До тульского медсанбата мы долго тряслись на забрызганном грязью автомобиле, который дребезжал всеми своими составными частями. Наконец добрались до места. Сделали рентген. Огласили результат – перелом лучевой кости. Налепили гипс.
А на следующий день нам внезапно объявили, что нас возвращают в Москву! Какая радость и какая досада одновременно! Военные игрища завершились успешно, но без меня. «Для вас война закончилась». В случае настоящей боевой операции никто не снял бы меня вот так запросто с задания и не отправил бы в укромный уголок.
Лестно одно: ребята, увидев на мне гипс, выразили уважение моему поведению ночью. Должно быть, все решили поначалу, что у меня лишь вывих или сильный ушиб; вероятно, обычно при переломах пострадавшие часто показывают меньше выдержки. Впрочем, в те годы я был гораздо терпеливее, выносливее, чем сейчас.
Когда же я увольнялся, в отделе кадров мне как бы невзначай напомнили о том, что я был единственный из всех, кто сломал руку на учениях.
– И что? – не понял я.
– Ничего. Просто это весьма странно. Один из всех…

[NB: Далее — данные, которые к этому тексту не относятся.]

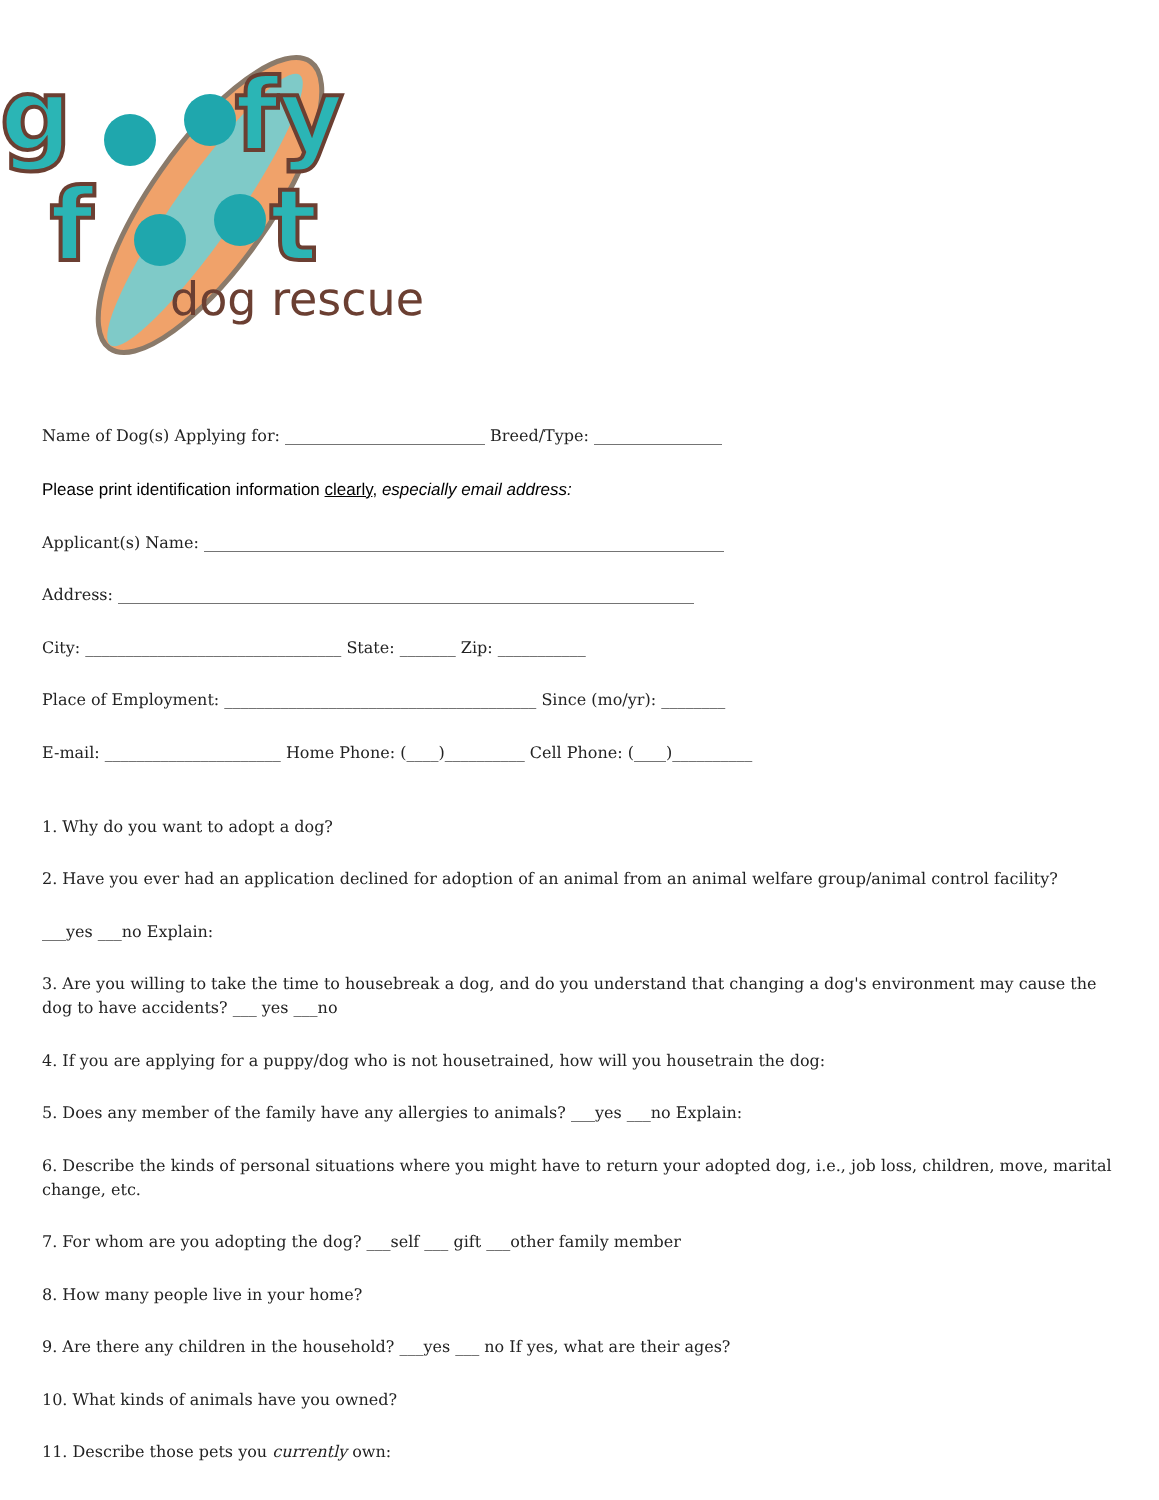g
fy
f
t
dog rescue
Name of Dog(s) Applying for: _________________________ Breed/Type: ________________
Please print identification information clearly, especially email address:
Applicant(s) Name: _________________________________________________________________
Address: ________________________________________________________________________
City: ________________________________ State: _______ Zip: ___________
Place of Employment: _______________________________________ Since (mo/yr): ________
E-mail: ______________________ Home Phone: (____)__________ Cell Phone: (____)__________
1. Why do you want to adopt a dog?
2. Have you ever had an application declined for adoption of an animal from an animal welfare group/animal control facility?
___yes ___no Explain:
3. Are you willing to take the time to housebreak a dog, and do you understand that changing a dog's environment may cause the dog to have accidents? ___ yes ___no
4. If you are applying for a puppy/dog who is not housetrained, how will you housetrain the dog:
5. Does any member of the family have any allergies to animals? ___yes ___no Explain:
6. Describe the kinds of personal situations where you might have to return your adopted dog, i.e., job loss, children, move, marital change, etc.
7. For whom are you adopting the dog? ___self ___ gift ___other family member
8. How many people live in your home?
9. Are there any children in the household? ___yes ___ no If yes, what are their ages?
10. What kinds of animals have you owned?
11. Describe those pets you currently own:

Причин для моего увольнения было предостаточно. Во-первых, я не желал тратить на учёбу целых три года. Я боялся семинаров, боялся экзаменов. За годы учёбы в школе и в МГИМО у меня выработался стойкий отрицательный рефлекс ко всему, что было связано с процессом обучения. Думаю, что немаловажную роль в этом сыграла моя истеричная матушка, отчитывавшая меня за всякий «прокол». Возможно, именно это подорвало мою веру в собственные силы. Я не умел выступать на семинарах, а на экзаменах страх превращал меня в полного тупицу. Однажды на меня напала икота, с которой я не мог справиться в течение часа. Экзамены были для меня страшнейшим испытанием, потому что я отчитывался за то, что мне было абсолютно неинтересно. Мне никогда не нравилось говорить о том, что меня не интересовало, а подавляющее число предметов в МГИМО были мне попросту безразличны. Кто-то умел легко пересказывать заученные параграфы, а я – нет. Не видел в этом смысла… И вот снова пришла учёба. Теперь уже в КАИ. Я с удовольствием просиживал в библиотеке, читал секретные материалы, занимался греческим языком, фотоделом и прочими специальными дисциплинами. Но когда дело доходило до семинара, меня охватывала паника.